__Material for the task__:

=-=-=-=-=

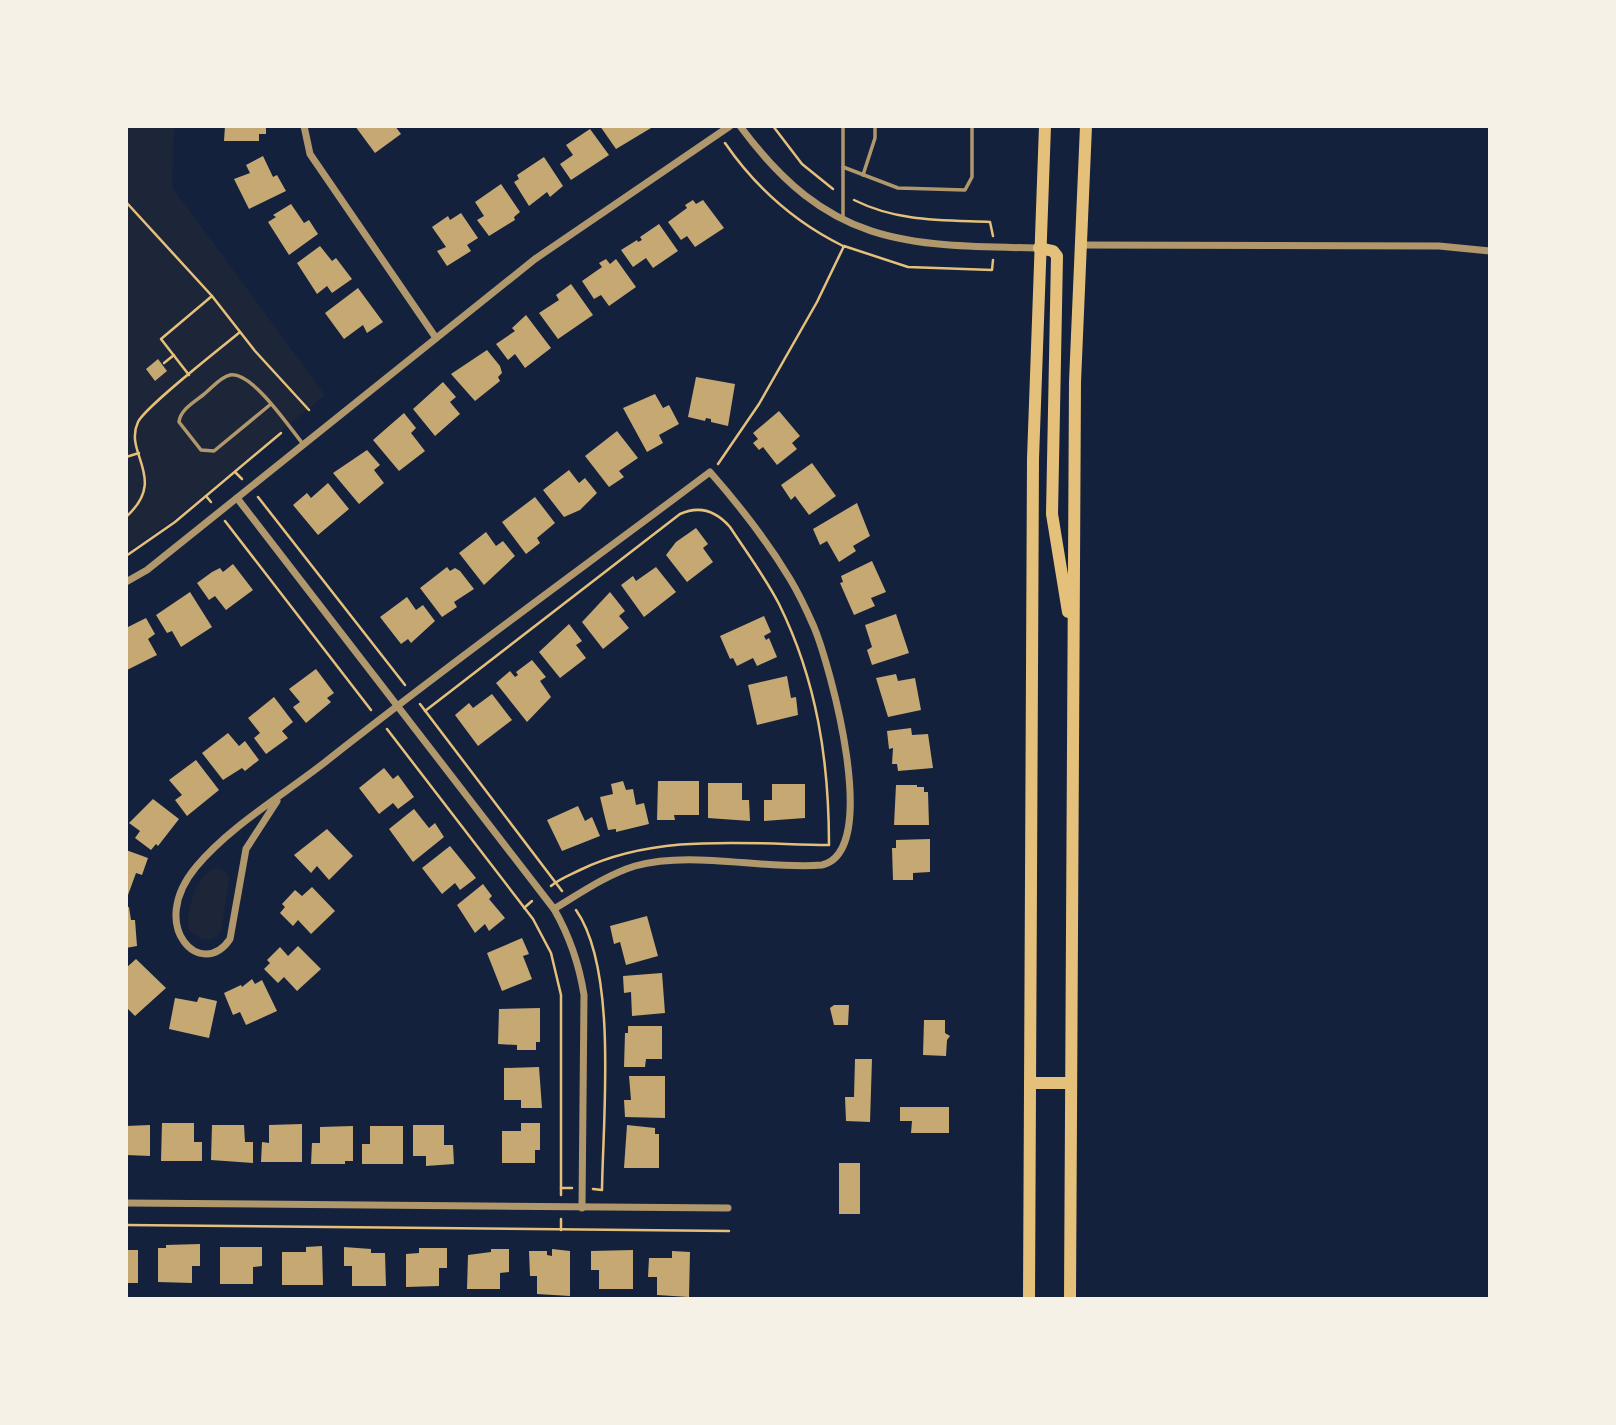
<svg xmlns="http://www.w3.org/2000/svg" width="1616" height="1425" font-family="'PT Sans',sans-serif">
	<style>
		.green { fill: #1d2539 }
		.building { fill: #c6a872 }
		.lines { fill: none; stroke-linecap: round; stroke-linejoin: round }
		.path { stroke: #e5c07b; stroke-width: 2.5 }
		.service { stroke: #b1986c; stroke-width: 3.5 }
		.minor { stroke: #b1986c; stroke-width: 7 }
		.trunk { stroke: #e5c07b; stroke-width: 12 }
	</style>
	<rect width="100%" height="100%" fill="#14213d"/>
	<!-- green -->
	<g class="green">
		<path d="M126,126h48l-2,61 153,208 -152,125 -47,33z"/>
		<path d="M216,868l10,3 3,8 -8,53 -10,8 -10,-1 -11,-8c-7,-16 7,-58 26,-63z"/>
	</g>
	<!-- building -->
	<g class="building">
		<path d="M225,126h41v8h-7v7h-35z"/>
		<path d="M355,126h40l6,8 -26,19z"/>
		<path d="M600,126h50l1,2 -35,21z"/>
		<path d="M590,129l19,26 -38,25 -11,-16 13,-9 -7,-10z"/>
		<path d="M263,156l10,21 4,-2 9,16 -37,18 -15,-30 16,-6 -4,-8z"/>
		<path d="M544,157l19,29 -13,11 -3,-5 -18,14 -15,-24 5,-3 -2,-4z"/>
		<path d="M501,184l19,28 -6,5 1,3 -26,16 -12,-16 7,-4 -9,-14z"/>
		<path d="M693,200l3,4 7,-4 21,28 -29,19 -8,-11 -6,4 -13,-18 19,-14 -2,-3z"/>
		<path d="M291,204l13,19 5,-3 9,14 -29,21 -21,-33 8,-5 -3,-2z"/>
		<path d="M461,213l17,25 -11,7 4,6 -24,15 -10,-15 9,-4 -14,-20 16,-11 2,4z"/>
		<path d="M659,224l19,27 -25,17 -7,-10 -13,9 -12,-17 16,-10 1,2 4,-2 -2,-3z"/>
		<path d="M320,246l12,15 4,-3 16,21 -20,14 -5,-7 -10,8 -20,-31z"/>
		<path d="M606,259l4,5 6,-5 20,28 -27,19 -8,-11 -7,4 -12,-18 20,-14 -3,-4z"/>
		<path d="M571,284l22,31 -35,24 -19,-26 20,-13 -3,-5z"/>
		<path d="M358,288l25,34 -16,11 -4,-8 -19,14 -19,-26z"/>
		<path d="M526,315l25,33 -26,20 -10,-14 -7,6 -12,-16 19,-13 -3,-3z"/>
		<path d="M487,350l13,16 2,7 -4,4 2,4 -25,20 -24,-27z"/>
		<path d="M158,359l9,12 -12,10 -9,-12z"/>
		<path d="M696,377l39,7 -7,42 -17,-4v-3l-5,-1 -1,3 -17,-4z"/>
		<path d="M443,382l13,15 -6,5 10,12 -25,22 -22,-27z"/>
		<path d="M655,394l8,14 6,-3 10,19 -20,11 4,8 -16,9 -24,-44z"/>
		<path d="M779,411l21,25 -8,7 5,6 -20,16 -14,-18 -4,3 -6,-7 5,-4 -5,-6z"/>
		<path d="M404,413l12,15 -5,5 14,18 -26,20 -26,-31z"/>
		<path d="M617,431l21,27 -19,13 5,6 -15,10 -24,-31z"/>
		<path d="M367,450l13,15 -6,5 10,13 -25,21 -26,-31z"/>
		<path d="M812,463l24,33 -27,19 -14,-19 -4,4 -10,-15z"/>
		<path d="M569,470l10,13 6,-5 12,15 -17,17 -16,7 -21,-27z"/>
		<path d="M328,483l21,26 -31,26 -25,-30 14,-12 4,5z"/>
		<path d="M535,497l20,26 -18,15 3,5 -14,11 -24,-32z"/>
		<path d="M857,503l13,33 -17,10 3,5 -17,11 -12,-21 -7,4 -7,-16z"/>
		<path d="M696,528l12,16 -5,4 10,14 -26,20 -21,-27 10,-13z"/>
		<path d="M486,532l10,14 7,-5 12,15 -31,29 -25,-32z"/>
		<path d="M872,561l14,31 -15,6 4,8 -21,9 -14,-32 3,-1 -2,-6z"/>
		<path d="M233,564l20,26 -27,20 -11,-14 -6,4 -12,-17 15,-11 8,-4 3,4z"/>
		<path d="M447,567l3,4 5,-3 5,3 14,18 -20,13 3,5 -15,10 -22,-29z"/>
		<path d="M656,567l20,25 -32,25 -23,-32 12,-9 3,5z"/>
		<path d="M190,592l22,35 -31,20 -9,-16 -5,2 -11,-18z"/>
		<path d="M610,592l15,19 -6,5 10,12 -26,21 -21,-27z"/>
		<path d="M407,597l9,13 7,-5 12,16 -24,22 -3,-4 -7,5 -21,-27z"/>
		<path d="M896,614l13,39 -37,12 -5,-15 5,-3 -7,-22z"/>
		<path d="M764,616l7,16 -7,4 2,4 3,-2 8,19 -20,9 -4,-8 -16,8 -4,-8 -3,1 -10,-23z"/>
		<path d="M146,618l9,16 -7,5 9,16 -30,15 -1,-42z"/>
		<path d="M569,624l13,17 -6,4 10,13 -26,20 -21,-26z"/>
		<path d="M532,660l14,17 -6,4 11,16 -24,25 -31,-39 14,-12 5,6 3,-2 -2,-3z"/>
		<path d="M316,669l18,24 -7,5 4,4 -25,21 -13,-16 7,-5 -11,-13z"/>
		<path d="M896,674l2,7 17,-3 6,32 -33,7 -12,-39z"/>
		<path d="M787,676l4,22 5,-1 2,18 -41,10 -9,-40z"/>
		<path d="M492,694l20,26 -34,26 -23,-31 14,-12 4,5z"/>
		<path d="M274,697l19,25 -11,9 6,7 -22,16 -12,-16 6,-5 -12,-15z"/>
		<path d="M911,728l1,7 16,-1 5,34 -35,3 -1,-7h-5l1,-16 -4,1 -2,-18z"/>
		<path d="M228,733l11,13 6,-5 14,19 -14,11 -3,-3 -19,12 -21,-27z"/>
		<path d="M196,760l23,30 -32,26 -12,-16 7,-5 -13,-15z"/>
		<path d="M384,768l9,11 5,-4 16,22 -16,12 -5,-6 -14,11 -20,-26z"/>
		<path d="M623,781l3,9 7,-1 3,16 8,-2 5,21 -33,8v-3l-8,1 -8,-33 13,-3 -2,-10z"/>
		<path d="M658,781h41v34h-25l1,5h-18z"/>
		<path d="M708,783h34v17h7l1,21 -42,-3z"/>
		<path d="M772,784h33v34l-41,3v-21h8z"/>
		<path d="M896,785h21v2h7v5h4l1,33h-35z"/>
		<path d="M153,799l26,20 -21,27 -2,-2 -5,6 -16,-12 5,-7 -11,-8z"/>
		<path d="M578,806l7,15 7,-4 8,19 -38,15 -15,-31z"/>
		<path d="M414,809l15,19 6,-5 9,14 -31,25 -24,-33z"/>
		<path d="M327,829l26,27 -24,24 -12,-14 -6,7 -17,-18z"/>
		<path d="M930,839v33l-17,1v7h-20l-1,-32h4v-8z"/>
		<path d="M450,846l26,32 -16,12 -5,-7 -13,11 -20,-26z"/>
		<path d="M126,850l22,8 -6,17 -6,-2 -8,22z"/>
		<path d="M483,884l9,12 -3,3 16,19 -16,13 -4,-7 -10,9 -18,-28z"/>
		<path d="M312,887l23,24 -24,23 -13,-14 -5,6 -13,-13 5,-6 -3,-3 13,-14 7,6z"/>
		<path d="M126,907h3l2,13h4l2,26 -11,2z"/>
		<path d="M647,916l11,40 -32,9 -6,-23 -6,2 -4,-18z"/>
		<path d="M522,938l7,16 -6,2 9,23 -30,12 -15,-38z"/>
		<path d="M298,946l23,23 -24,22 -13,-14 -6,6 -14,-14 6,-6 -3,-3 13,-13 8,9z"/>
		<path d="M136,959l30,29 -31,28 -9,-9v-39z"/>
		<path d="M662,973l3,40 -33,3 -1,-24 -7,1 -1,-17z"/>
		<path d="M252,979l3,5 7,-4 15,31 -31,14 -6,-13 -7,3 -9,-22 17,-8 1,2z"/>
		<path d="M199,997l18,4 -8,37 -40,-9 6,-31 22,4z"/>
		<path d="M834,1005h15l-1,20h-14l-4,-17z"/>
		<path d="M540,1008v34h-4v8h-19v-5l-19,-1 1,-35z"/>
		<path d="M924,1020h21v13l5,3 -3,4 -1,16 -23,-1z"/>
		<path d="M628,1026h34v33h-16l-1,8h-21l1,-34h3z"/>
		<path d="M855,1059h17l-2,63 -24,-1 -1,-24h9z"/>
		<path d="M539,1067l3,41h-21v-8h-17v-32z"/>
		<path d="M629,1076h36v42l-40,-1 -1,-17h7z"/>
		<path d="M900,1107h49v26h-38l1,-12h-12z"/>
		<path d="M162,1123h32v19h8v19h-41z"/>
		<path d="M521,1123h19v27h-5v13h-33v-32h19z"/>
		<path d="M302,1124v38h-41l1,-20 7,1v-18z"/>
		<path d="M150,1125v31l-24,-1v-29z"/>
		<path d="M212,1125h32l1,17h8v21l-42,-3z"/>
		<path d="M413,1125h31v20h9l1,19 -28,2v-10h-13z"/>
		<path d="M627,1125l28,3v6h4v34h-35z"/>
		<path d="M353,1126v35h-8v3h-34l1,-21h8v-16z"/>
		<path d="M370,1126h33v38h-41v-20h8z"/>
		<rect x="839" y="1163" width="21" height="51"/>
		<path d="M200,1244v22h-8v17l-34,-1v-34h8v-3z"/>
		<path d="M322,1246l1,39h-41v-33h24v-5z"/>
		<path d="M220,1247h42v19l-9,1v17h-33z"/>
		<path d="M344,1247l27,2v4h14l1,33h-34v-20h-8z"/>
		<path d="M419,1248h28v20h-8v18l-33,1v-33l13,-1z"/>
		<path d="M491,1249h18v23l-9,1v16h-33l1,-34 23,-3z"/>
		<path d="M552,1249l18,2v45l-33,-2v-18h-7l-1,-25h18v4l5,1z"/>
		<rect x="126" y="1250" width="12" height="33"/>
		<path d="M633,1250v39h-34v-19h-8v-19z"/>
		<path d="M672,1251l18,1 -1,45 -32,-2v-18h-9l1,-19h23z"/>
	</g>
	<g class="lines">
		<!-- path -->
		<g class="path">
			<path d="M773,126l29,38 31,25"/>
			<path d="M725,143c31,45 69,79 118,103"/>
			<path d="M854,200c44,22 88,20 136,22l3,14"/>
			<path d="M126,202l86,94 43,55 54,59"/>
			<path d="M164,363l10,-8"/>
			<path d="M189,375l-28,-36 51,-43"/>
			<path d="M126,457l13,-4"/>
			<path d="M718,464l41,-60 58,-102 27,-56 64,21 84,3 1,-10"/>
			<path d="M235,472l7,7"/>
			<path d="M206,496l5,6"/>
			<path d="M258,497l147,188"/>
			<path d="M126,517c43,-39 -3,-63 12,-95 8,-16 83,-74 102,-90"/>
			<path d="M225,521l146,189"/>
			<path d="M126,556l49,-34 106,-89"/>
			<path d="M420,704l142,187"/>
			<path d="M425,711l255,-197c20,-9 37,-2 50,13 17,26 35,50 49,77 38,77 50,157 50,241 -84,-1 -172,-12 -249,25 -10,5 -21,9 -29,16"/>
			<path d="M387,729l146,190 18,34 10,42v200"/>
			<path d="M524,908l8,-7"/>
			<path d="M576,910c42,60 27,206 26,280l-9,-1"/>
			<path d="M561,1188h11"/>
			<path d="M126,1225l603,6"/>
			<path d="M561,1230v-11"/>
		</g>
		<!-- service -->
		<g class="service">
			<path d="M843,167l55,21 67,2 7,-13v-51"/>
			<path d="M863,175l12,-37v-12"/>
			<path d="M843,218v-92"/>
			<path d="M271,404l-57,47 -13,-1 -22,-28c1,-12 15,-20 24,-27 8,-6 17,-18 27,-20 22,-4 59,52 73,69"/>
		</g>
		<!-- minor -->
		<g class="minor">
			<path d="M304,126l6,28 126,184"/>
			<path d="M740,126c88,119 162,120 299,122"/>
			<path d="M1080,245l359,1 51,5"/>
			<path d="M237,498l317,411c16,28 25,54 30,86l-2,213"/>
			<path d="M126,582l21,-12 388,-311 195,-133"/>
			<path d="M277,801l-31,48 -16,90c-28,42 -84,-12 -34,-72 33,-40 87,-72 128,-104 126,-100 257,-194 386,-291 30,34 57,69 80,107 9,15 17,32 24,48 16,39 68,224 8,238 -59,5 -130,-15 -187,1 -29,9 -56,28 -81,43"/>
			<path d="M126,1203l602,5"/>
		</g>
		<!-- trunk -->
		<g class="trunk">
			<path d="M1039,248l14,3 4,5 -5,258 16,98"/>
			<path d="M1030,1083h41"/>
			<path d="M1029,1299l4,-840 12,-333"/>
			<path d="M1070,1299l5,-917 11,-256"/>
		</g>
	</g>
	<!-- border -->
	<rect width="1616" height="1425" fill="none" stroke="#f6f1e7" stroke-width="256"/>
</svg>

=-=-=-=-=

__Problem requirements__:
In the listing above, find the line with "7,-5 12,16 -24,22" and the line with "5,-4 16,22 -16,12", then print exactly those two lines and every line between them, and nothing more.

__Response below__:
		<path d="M407,597l9,13 7,-5 12,16 -24,22 -3,-4 -7,5 -21,-27z"/>
		<path d="M896,614l13,39 -37,12 -5,-15 5,-3 -7,-22z"/>
		<path d="M764,616l7,16 -7,4 2,4 3,-2 8,19 -20,9 -4,-8 -16,8 -4,-8 -3,1 -10,-23z"/>
		<path d="M146,618l9,16 -7,5 9,16 -30,15 -1,-42z"/>
		<path d="M569,624l13,17 -6,4 10,13 -26,20 -21,-26z"/>
		<path d="M532,660l14,17 -6,4 11,16 -24,25 -31,-39 14,-12 5,6 3,-2 -2,-3z"/>
		<path d="M316,669l18,24 -7,5 4,4 -25,21 -13,-16 7,-5 -11,-13z"/>
		<path d="M896,674l2,7 17,-3 6,32 -33,7 -12,-39z"/>
		<path d="M787,676l4,22 5,-1 2,18 -41,10 -9,-40z"/>
		<path d="M492,694l20,26 -34,26 -23,-31 14,-12 4,5z"/>
		<path d="M274,697l19,25 -11,9 6,7 -22,16 -12,-16 6,-5 -12,-15z"/>
		<path d="M911,728l1,7 16,-1 5,34 -35,3 -1,-7h-5l1,-16 -4,1 -2,-18z"/>
		<path d="M228,733l11,13 6,-5 14,19 -14,11 -3,-3 -19,12 -21,-27z"/>
		<path d="M196,760l23,30 -32,26 -12,-16 7,-5 -13,-15z"/>
		<path d="M384,768l9,11 5,-4 16,22 -16,12 -5,-6 -14,11 -20,-26z"/>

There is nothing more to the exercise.